Wednesday, November 30

Budgets to build a country

While the General State Budgets for 2023 continue on their way before being approved at the end of November, there is still room for negotiation and improvements during the process. These are the third Budgets of a legislature marked by successive crises that have hit the most vulnerable people hard and have reduced the so-called working middle classes.

This complex context does nothing but test the capacity of the State to protect not only the weakest people, but society as a whole. And this is where some General Budgets mark the way to go. The PGE planned for next year present enough lights, but also some shadows on which to continue insisting.

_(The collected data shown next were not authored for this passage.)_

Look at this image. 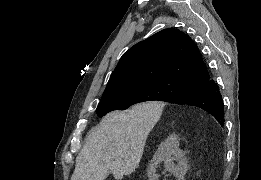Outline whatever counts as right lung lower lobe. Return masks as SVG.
<instances>
[{
	"mask_svg": "<svg viewBox=\"0 0 261 180\" xmlns=\"http://www.w3.org/2000/svg\"><path fill=\"white\" fill-rule=\"evenodd\" d=\"M167 102L189 104L211 114L220 125L224 124V104L220 89L210 75L205 78L197 90L176 96Z\"/></svg>",
	"mask_w": 261,
	"mask_h": 180,
	"instance_id": "1",
	"label": "right lung lower lobe"
}]
</instances>
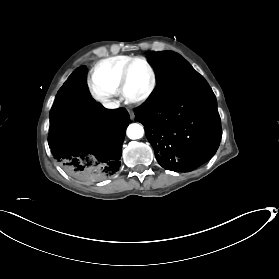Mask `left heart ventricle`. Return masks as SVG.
<instances>
[{"mask_svg": "<svg viewBox=\"0 0 279 279\" xmlns=\"http://www.w3.org/2000/svg\"><path fill=\"white\" fill-rule=\"evenodd\" d=\"M151 83V75L148 68L142 62L132 65L128 80L127 92L130 96L137 97L144 94Z\"/></svg>", "mask_w": 279, "mask_h": 279, "instance_id": "1", "label": "left heart ventricle"}]
</instances>
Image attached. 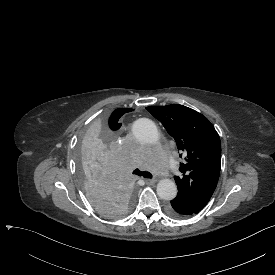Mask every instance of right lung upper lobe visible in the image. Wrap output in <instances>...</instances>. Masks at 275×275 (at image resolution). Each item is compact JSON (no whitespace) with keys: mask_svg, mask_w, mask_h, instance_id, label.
Returning a JSON list of instances; mask_svg holds the SVG:
<instances>
[{"mask_svg":"<svg viewBox=\"0 0 275 275\" xmlns=\"http://www.w3.org/2000/svg\"><path fill=\"white\" fill-rule=\"evenodd\" d=\"M133 109H128V108H120L115 110L111 117L109 118V126L111 128V130H118L121 127V123L118 122V120L120 119V117L127 113L132 111Z\"/></svg>","mask_w":275,"mask_h":275,"instance_id":"cb5924a9","label":"right lung upper lobe"}]
</instances>
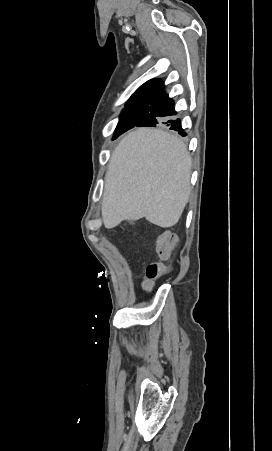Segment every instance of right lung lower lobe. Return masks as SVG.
Masks as SVG:
<instances>
[{
  "instance_id": "98d812e1",
  "label": "right lung lower lobe",
  "mask_w": 272,
  "mask_h": 451,
  "mask_svg": "<svg viewBox=\"0 0 272 451\" xmlns=\"http://www.w3.org/2000/svg\"><path fill=\"white\" fill-rule=\"evenodd\" d=\"M173 105L174 103L172 99H170L168 95L162 90L156 97L153 98L150 104L149 113L139 122L133 124L125 131L133 128L134 126H156L159 123H163L169 126L170 129L176 130L179 132V134L185 136L186 134L184 133V130L181 126V120L179 118L175 120H168L167 118V116L177 114V112L174 110ZM125 131L121 132L120 134L124 133Z\"/></svg>"
}]
</instances>
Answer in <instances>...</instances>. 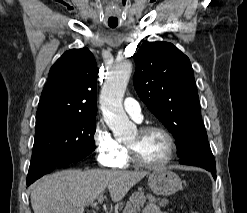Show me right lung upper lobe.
<instances>
[{
  "instance_id": "1",
  "label": "right lung upper lobe",
  "mask_w": 247,
  "mask_h": 213,
  "mask_svg": "<svg viewBox=\"0 0 247 213\" xmlns=\"http://www.w3.org/2000/svg\"><path fill=\"white\" fill-rule=\"evenodd\" d=\"M97 63L88 48L66 51L51 67L36 117L96 116Z\"/></svg>"
}]
</instances>
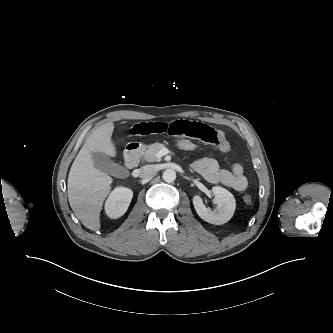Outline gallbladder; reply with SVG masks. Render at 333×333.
<instances>
[{
	"mask_svg": "<svg viewBox=\"0 0 333 333\" xmlns=\"http://www.w3.org/2000/svg\"><path fill=\"white\" fill-rule=\"evenodd\" d=\"M92 159L94 166L112 176H119L124 167L118 163L113 162L105 153L103 152H93Z\"/></svg>",
	"mask_w": 333,
	"mask_h": 333,
	"instance_id": "bac80fb5",
	"label": "gallbladder"
}]
</instances>
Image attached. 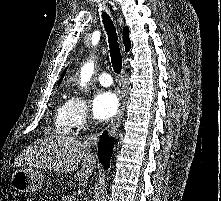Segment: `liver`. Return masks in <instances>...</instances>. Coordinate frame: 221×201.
Instances as JSON below:
<instances>
[{
    "label": "liver",
    "instance_id": "6515ba94",
    "mask_svg": "<svg viewBox=\"0 0 221 201\" xmlns=\"http://www.w3.org/2000/svg\"><path fill=\"white\" fill-rule=\"evenodd\" d=\"M80 163L81 169L75 173L74 179L83 182L92 175L96 164L90 146L70 137L50 135L26 147L14 165L67 173L77 170Z\"/></svg>",
    "mask_w": 221,
    "mask_h": 201
}]
</instances>
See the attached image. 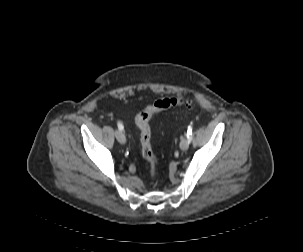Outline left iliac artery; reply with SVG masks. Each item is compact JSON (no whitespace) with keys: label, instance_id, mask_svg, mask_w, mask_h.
Segmentation results:
<instances>
[{"label":"left iliac artery","instance_id":"obj_1","mask_svg":"<svg viewBox=\"0 0 303 252\" xmlns=\"http://www.w3.org/2000/svg\"><path fill=\"white\" fill-rule=\"evenodd\" d=\"M187 138L189 139V141L192 140V125H189V126H188Z\"/></svg>","mask_w":303,"mask_h":252}]
</instances>
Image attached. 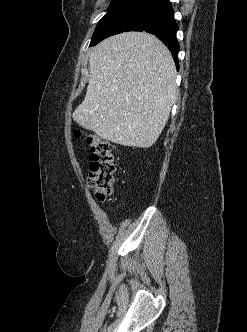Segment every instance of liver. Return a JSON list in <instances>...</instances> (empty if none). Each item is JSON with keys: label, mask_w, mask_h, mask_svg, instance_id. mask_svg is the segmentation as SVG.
<instances>
[{"label": "liver", "mask_w": 247, "mask_h": 332, "mask_svg": "<svg viewBox=\"0 0 247 332\" xmlns=\"http://www.w3.org/2000/svg\"><path fill=\"white\" fill-rule=\"evenodd\" d=\"M89 83L73 119L100 138L149 148L163 131L177 94L168 48L145 32H125L96 45Z\"/></svg>", "instance_id": "6515ba94"}]
</instances>
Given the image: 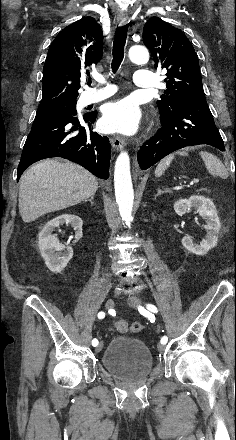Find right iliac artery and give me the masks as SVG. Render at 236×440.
<instances>
[{
  "mask_svg": "<svg viewBox=\"0 0 236 440\" xmlns=\"http://www.w3.org/2000/svg\"><path fill=\"white\" fill-rule=\"evenodd\" d=\"M105 317V313L104 312H99L98 313V318L99 319H103ZM92 345L93 346H97L98 345V340L97 339H93L92 340Z\"/></svg>",
  "mask_w": 236,
  "mask_h": 440,
  "instance_id": "1",
  "label": "right iliac artery"
}]
</instances>
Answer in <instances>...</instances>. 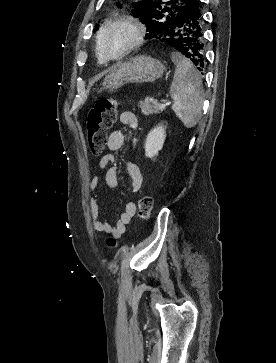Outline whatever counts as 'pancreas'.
Segmentation results:
<instances>
[{
    "mask_svg": "<svg viewBox=\"0 0 276 363\" xmlns=\"http://www.w3.org/2000/svg\"><path fill=\"white\" fill-rule=\"evenodd\" d=\"M138 106L144 115L159 114L163 110L156 100L149 98L139 101Z\"/></svg>",
    "mask_w": 276,
    "mask_h": 363,
    "instance_id": "pancreas-1",
    "label": "pancreas"
}]
</instances>
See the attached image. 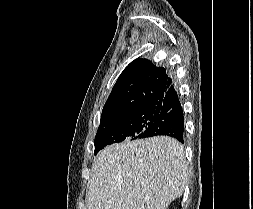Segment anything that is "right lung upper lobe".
Wrapping results in <instances>:
<instances>
[{
	"instance_id": "1",
	"label": "right lung upper lobe",
	"mask_w": 253,
	"mask_h": 209,
	"mask_svg": "<svg viewBox=\"0 0 253 209\" xmlns=\"http://www.w3.org/2000/svg\"><path fill=\"white\" fill-rule=\"evenodd\" d=\"M172 85L165 68L150 60L136 59L121 73L101 115V122L118 117L132 109L153 106Z\"/></svg>"
}]
</instances>
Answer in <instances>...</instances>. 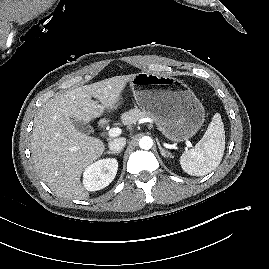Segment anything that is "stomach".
<instances>
[{
	"label": "stomach",
	"instance_id": "obj_1",
	"mask_svg": "<svg viewBox=\"0 0 269 269\" xmlns=\"http://www.w3.org/2000/svg\"><path fill=\"white\" fill-rule=\"evenodd\" d=\"M130 86L138 107L174 143L193 137L204 123L202 103L182 81L150 72L137 73ZM120 104V98L116 108Z\"/></svg>",
	"mask_w": 269,
	"mask_h": 269
}]
</instances>
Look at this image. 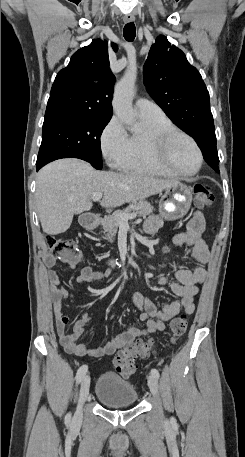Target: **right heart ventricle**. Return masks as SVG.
<instances>
[{
    "label": "right heart ventricle",
    "mask_w": 245,
    "mask_h": 457,
    "mask_svg": "<svg viewBox=\"0 0 245 457\" xmlns=\"http://www.w3.org/2000/svg\"><path fill=\"white\" fill-rule=\"evenodd\" d=\"M143 120L147 130L154 128H176L173 122L165 115L143 118ZM144 134H134L130 136V144L126 153L122 157L115 160V165L118 168L123 170H135L154 174L161 173V171L157 170L151 164H149L143 156L142 139Z\"/></svg>",
    "instance_id": "1"
}]
</instances>
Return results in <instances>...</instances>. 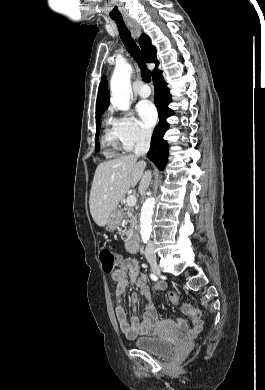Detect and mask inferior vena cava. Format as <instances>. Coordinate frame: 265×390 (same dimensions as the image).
<instances>
[{
	"label": "inferior vena cava",
	"mask_w": 265,
	"mask_h": 390,
	"mask_svg": "<svg viewBox=\"0 0 265 390\" xmlns=\"http://www.w3.org/2000/svg\"><path fill=\"white\" fill-rule=\"evenodd\" d=\"M150 140H151V134L149 132H144V131L140 132L138 141L134 149V153L136 156H144L148 152L150 148ZM150 180H151V172L147 171L145 172L141 180L140 187H139L140 192L146 190ZM145 256L146 257L155 256L154 245L151 241H149L146 245Z\"/></svg>",
	"instance_id": "602c4592"
}]
</instances>
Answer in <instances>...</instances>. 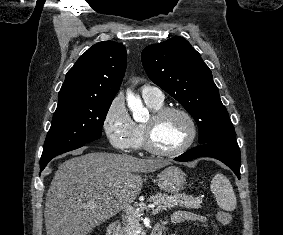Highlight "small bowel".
<instances>
[{"mask_svg": "<svg viewBox=\"0 0 283 235\" xmlns=\"http://www.w3.org/2000/svg\"><path fill=\"white\" fill-rule=\"evenodd\" d=\"M172 221L173 223H183V222H189V221L202 222L204 221V218L202 216L196 215L191 212L179 211L173 215Z\"/></svg>", "mask_w": 283, "mask_h": 235, "instance_id": "small-bowel-1", "label": "small bowel"}]
</instances>
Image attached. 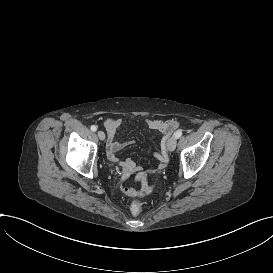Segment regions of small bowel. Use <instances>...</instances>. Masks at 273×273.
Masks as SVG:
<instances>
[{
	"label": "small bowel",
	"mask_w": 273,
	"mask_h": 273,
	"mask_svg": "<svg viewBox=\"0 0 273 273\" xmlns=\"http://www.w3.org/2000/svg\"><path fill=\"white\" fill-rule=\"evenodd\" d=\"M122 124V119L118 117L108 118L104 122V126L107 133V157L111 162H118V154L126 147V143H121L117 139V134ZM176 122L173 120H161V119H150L147 121V126L149 129L157 132L159 137L172 132L176 128ZM166 144L162 143L161 148H159L158 153L155 154L156 158L158 159V168L160 171H163L167 168V150ZM123 172H122V179L128 180L130 177V170L131 173H138L140 175V188L143 191L149 190V185L147 184V178L149 177L148 171H143L141 173V168L130 158H126L123 161ZM161 182V177H156V182L153 186L150 187L151 191H154L158 188ZM120 192L124 194L125 197L131 198L135 196L134 190H128L127 187L124 186L123 183L119 184Z\"/></svg>",
	"instance_id": "obj_1"
}]
</instances>
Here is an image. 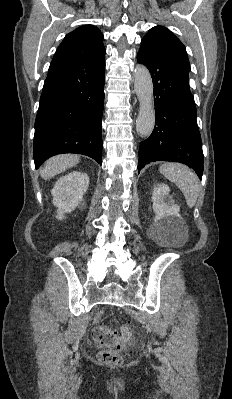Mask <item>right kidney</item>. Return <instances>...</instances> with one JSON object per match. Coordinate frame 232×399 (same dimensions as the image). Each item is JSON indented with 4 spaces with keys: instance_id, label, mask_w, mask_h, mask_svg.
<instances>
[{
    "instance_id": "obj_1",
    "label": "right kidney",
    "mask_w": 232,
    "mask_h": 399,
    "mask_svg": "<svg viewBox=\"0 0 232 399\" xmlns=\"http://www.w3.org/2000/svg\"><path fill=\"white\" fill-rule=\"evenodd\" d=\"M89 186V176L83 172H71L57 180L51 194L53 203L58 207L57 219H63L64 213H70L77 205L85 209L86 203L83 200Z\"/></svg>"
}]
</instances>
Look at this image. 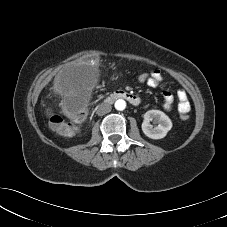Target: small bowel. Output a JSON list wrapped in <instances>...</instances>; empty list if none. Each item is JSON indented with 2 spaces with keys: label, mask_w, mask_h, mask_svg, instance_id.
<instances>
[{
  "label": "small bowel",
  "mask_w": 227,
  "mask_h": 227,
  "mask_svg": "<svg viewBox=\"0 0 227 227\" xmlns=\"http://www.w3.org/2000/svg\"><path fill=\"white\" fill-rule=\"evenodd\" d=\"M162 80V73L160 70H154L151 73V77L149 82L147 83L148 86L150 87H156L159 85V83ZM163 98H164V103H163V108L166 111H170L173 107L174 103V96L170 91H163ZM177 98H178V111L179 113H188L191 109V104L189 102L188 96L185 91L179 90L177 92Z\"/></svg>",
  "instance_id": "c3829d8e"
}]
</instances>
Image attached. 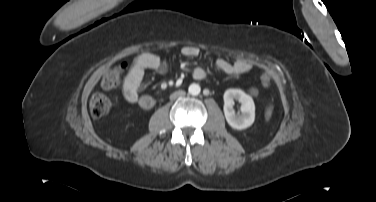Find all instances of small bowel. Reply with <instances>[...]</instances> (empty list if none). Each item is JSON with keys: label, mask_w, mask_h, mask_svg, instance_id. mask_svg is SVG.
Segmentation results:
<instances>
[{"label": "small bowel", "mask_w": 376, "mask_h": 202, "mask_svg": "<svg viewBox=\"0 0 376 202\" xmlns=\"http://www.w3.org/2000/svg\"><path fill=\"white\" fill-rule=\"evenodd\" d=\"M181 54L186 58H194L199 55V49L194 46H184L181 49ZM215 67L224 74L239 75L248 72L251 69V64L246 60H236L231 63L224 59H219L216 61ZM147 69L166 73L168 66L155 54L147 52L139 54L134 59L123 81L122 92L127 102L136 103L138 101L140 85ZM191 75L196 80H205L207 78V72L200 67L193 68Z\"/></svg>", "instance_id": "obj_1"}]
</instances>
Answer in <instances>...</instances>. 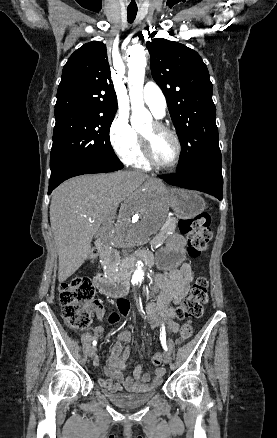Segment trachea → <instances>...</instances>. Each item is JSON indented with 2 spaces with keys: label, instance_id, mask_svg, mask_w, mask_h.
Wrapping results in <instances>:
<instances>
[{
  "label": "trachea",
  "instance_id": "trachea-1",
  "mask_svg": "<svg viewBox=\"0 0 277 438\" xmlns=\"http://www.w3.org/2000/svg\"><path fill=\"white\" fill-rule=\"evenodd\" d=\"M137 11H138L137 7L127 8V18L129 23H132L135 20Z\"/></svg>",
  "mask_w": 277,
  "mask_h": 438
}]
</instances>
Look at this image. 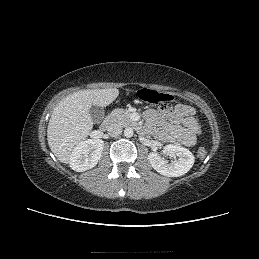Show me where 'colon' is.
I'll return each mask as SVG.
<instances>
[{"mask_svg":"<svg viewBox=\"0 0 259 259\" xmlns=\"http://www.w3.org/2000/svg\"><path fill=\"white\" fill-rule=\"evenodd\" d=\"M138 95V98L140 100H142L143 102L145 103H148V104H168L170 102H172L174 100V97L168 93H165V92H160V91H157V90H152V89H141L140 91H138L137 93ZM177 104H182V99H177ZM192 123L193 125H195V136L197 138V140H202L203 136L201 134V129H200V124H198L199 122V119L198 117H193L192 119ZM207 155V151L204 149V148H199L198 151H197V156L200 158V159H204Z\"/></svg>","mask_w":259,"mask_h":259,"instance_id":"colon-1","label":"colon"}]
</instances>
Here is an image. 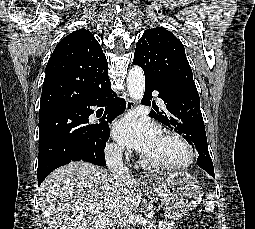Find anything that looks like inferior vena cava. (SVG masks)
Masks as SVG:
<instances>
[{"instance_id": "obj_1", "label": "inferior vena cava", "mask_w": 255, "mask_h": 229, "mask_svg": "<svg viewBox=\"0 0 255 229\" xmlns=\"http://www.w3.org/2000/svg\"><path fill=\"white\" fill-rule=\"evenodd\" d=\"M123 148L119 146L112 147L106 151V163L116 180H129L132 178L131 170L123 164ZM119 229H135L134 214L131 211H125L118 220Z\"/></svg>"}]
</instances>
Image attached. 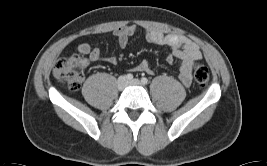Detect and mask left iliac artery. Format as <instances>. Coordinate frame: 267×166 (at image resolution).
I'll return each instance as SVG.
<instances>
[{
    "instance_id": "44dca946",
    "label": "left iliac artery",
    "mask_w": 267,
    "mask_h": 166,
    "mask_svg": "<svg viewBox=\"0 0 267 166\" xmlns=\"http://www.w3.org/2000/svg\"><path fill=\"white\" fill-rule=\"evenodd\" d=\"M141 82H142L143 84H145V83H147V79H146V78H142V79H141Z\"/></svg>"
}]
</instances>
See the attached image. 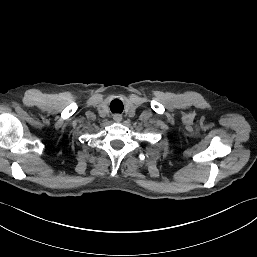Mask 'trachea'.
I'll return each mask as SVG.
<instances>
[{
	"label": "trachea",
	"instance_id": "trachea-1",
	"mask_svg": "<svg viewBox=\"0 0 257 257\" xmlns=\"http://www.w3.org/2000/svg\"><path fill=\"white\" fill-rule=\"evenodd\" d=\"M123 103L119 99H115L110 104V110L113 113H121L123 111Z\"/></svg>",
	"mask_w": 257,
	"mask_h": 257
}]
</instances>
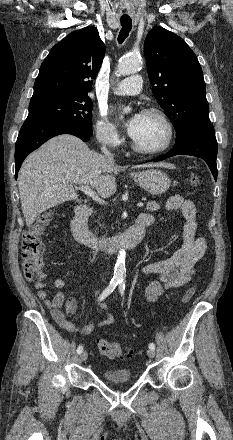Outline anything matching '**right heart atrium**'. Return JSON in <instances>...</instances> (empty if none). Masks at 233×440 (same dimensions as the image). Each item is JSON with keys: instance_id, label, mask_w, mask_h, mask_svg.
Returning a JSON list of instances; mask_svg holds the SVG:
<instances>
[{"instance_id": "obj_1", "label": "right heart atrium", "mask_w": 233, "mask_h": 440, "mask_svg": "<svg viewBox=\"0 0 233 440\" xmlns=\"http://www.w3.org/2000/svg\"><path fill=\"white\" fill-rule=\"evenodd\" d=\"M94 131L98 142L103 146L117 148L122 143L120 132L103 113L97 117Z\"/></svg>"}]
</instances>
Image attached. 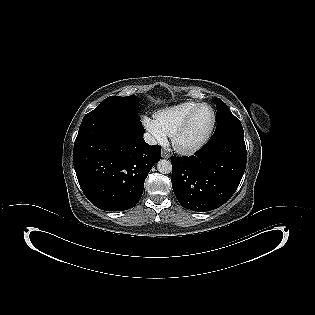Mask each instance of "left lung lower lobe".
Returning a JSON list of instances; mask_svg holds the SVG:
<instances>
[{
    "instance_id": "1",
    "label": "left lung lower lobe",
    "mask_w": 315,
    "mask_h": 315,
    "mask_svg": "<svg viewBox=\"0 0 315 315\" xmlns=\"http://www.w3.org/2000/svg\"><path fill=\"white\" fill-rule=\"evenodd\" d=\"M247 160L244 136L223 135L210 140L190 157H173L172 187L187 209L218 208L235 193Z\"/></svg>"
}]
</instances>
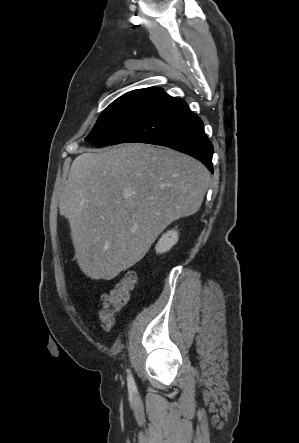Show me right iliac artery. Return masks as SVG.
Listing matches in <instances>:
<instances>
[{
	"mask_svg": "<svg viewBox=\"0 0 299 443\" xmlns=\"http://www.w3.org/2000/svg\"><path fill=\"white\" fill-rule=\"evenodd\" d=\"M127 380H128L129 389L134 390L135 389V382H134V379L131 374L128 375Z\"/></svg>",
	"mask_w": 299,
	"mask_h": 443,
	"instance_id": "obj_1",
	"label": "right iliac artery"
}]
</instances>
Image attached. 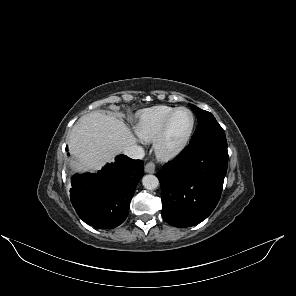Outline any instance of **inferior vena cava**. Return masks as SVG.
<instances>
[{"label": "inferior vena cava", "mask_w": 296, "mask_h": 296, "mask_svg": "<svg viewBox=\"0 0 296 296\" xmlns=\"http://www.w3.org/2000/svg\"><path fill=\"white\" fill-rule=\"evenodd\" d=\"M124 154L132 159H142L145 156L144 149L137 145H132L125 148Z\"/></svg>", "instance_id": "602c4592"}]
</instances>
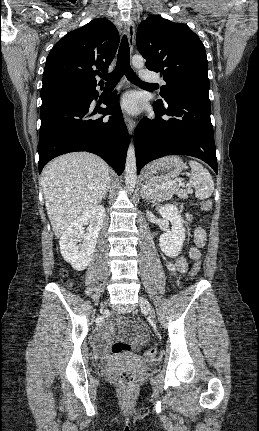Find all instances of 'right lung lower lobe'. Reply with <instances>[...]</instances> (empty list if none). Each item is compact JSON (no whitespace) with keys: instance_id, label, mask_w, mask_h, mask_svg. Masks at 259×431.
Instances as JSON below:
<instances>
[{"instance_id":"obj_1","label":"right lung lower lobe","mask_w":259,"mask_h":431,"mask_svg":"<svg viewBox=\"0 0 259 431\" xmlns=\"http://www.w3.org/2000/svg\"><path fill=\"white\" fill-rule=\"evenodd\" d=\"M95 88L69 91L42 98L39 133V173L53 158L87 151L103 158L120 175L124 169L129 134L117 100V92L104 101L106 108L92 110ZM96 113L108 118H93Z\"/></svg>"}]
</instances>
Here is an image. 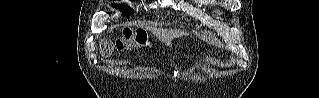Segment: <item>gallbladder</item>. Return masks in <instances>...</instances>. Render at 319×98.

We see a clear vocation to curb poverty and growing inequality with proposals that will increase the Minimum Vital Income and seek to control inflation. They are also committed to parenting support for families with children under 0 to 3 years of age, a measure that is clearly insufficient to deal with the shameful figure of 28.9% of child poverty and exclusion that we have in our country.

We believe that these budgets lose the focus on youth. Investment in educational spending makes us improve as a country, but specific youth policies are necessary to guarantee the possibility of developing a non-precarious life project for young people. Improving access to housing, beyond the Youth Rental Bonus, or being able to access the IMV under equal conditions as the rest of the population, is essential to reduce youth poverty rates, which stand at 35%.

Our care model is still very deficient, sustained in large part thanks to the families and the people they care for, mostly migrant women, many of them in an irregular administrative situation. We hope that the increase in dependency translates into job improvements for female workers and in reducing waiting lists.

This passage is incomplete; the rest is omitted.